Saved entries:
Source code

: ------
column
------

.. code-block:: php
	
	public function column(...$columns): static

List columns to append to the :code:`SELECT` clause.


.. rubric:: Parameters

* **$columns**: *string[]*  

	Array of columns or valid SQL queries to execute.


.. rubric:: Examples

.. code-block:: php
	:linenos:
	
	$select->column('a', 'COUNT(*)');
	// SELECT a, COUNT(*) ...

### WHAT YOU HAVE TO DO
Set every entry down verbatim.

### SOLUTION TO THIS TASK
Source code

: ------
column
------

.. code-block:: php
	
	public function column(...$columns): static

List columns to append to the :code:`SELECT` clause.


.. rubric:: Parameters

* **$columns**: *string[]*  

	Array of columns or valid SQL queries to execute.


.. rubric:: Examples

.. code-block:: php
	:linenos:
	
	$select->column('a', 'COUNT(*)');
	// SELECT a, COUNT(*) ...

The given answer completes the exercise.